(Page images and extracted text)
☆ ☆ ☆ ☆ ☆ ☆ ☆

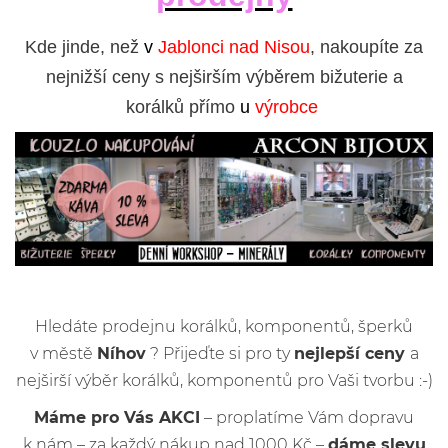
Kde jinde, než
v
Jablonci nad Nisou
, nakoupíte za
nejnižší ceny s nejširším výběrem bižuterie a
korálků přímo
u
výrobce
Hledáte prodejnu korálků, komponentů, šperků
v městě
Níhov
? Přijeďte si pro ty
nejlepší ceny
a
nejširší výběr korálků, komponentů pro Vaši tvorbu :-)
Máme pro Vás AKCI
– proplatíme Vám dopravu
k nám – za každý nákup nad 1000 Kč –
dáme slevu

☆ ☆ ☆ ☆ ☆ ☆ ☆

Output every line above exactly as it stands, and drop any picture.

(Response to this exercise):
Kde jinde, než
v
Jablonci nad Nisou
, nakoupíte za
nejnižší ceny s nejširším výběrem bižuterie a
korálků přímo
u
výrobce
Hledáte prodejnu korálků, komponentů, šperků
v městě
Níhov
? Přijeďte si pro ty
nejlepší ceny
a
nejširší výběr korálků, komponentů pro Vaši tvorbu :-)
Máme pro Vás AKCI
– proplatíme Vám dopravu
k nám – za každý nákup nad 1000 Kč –
dáme slevu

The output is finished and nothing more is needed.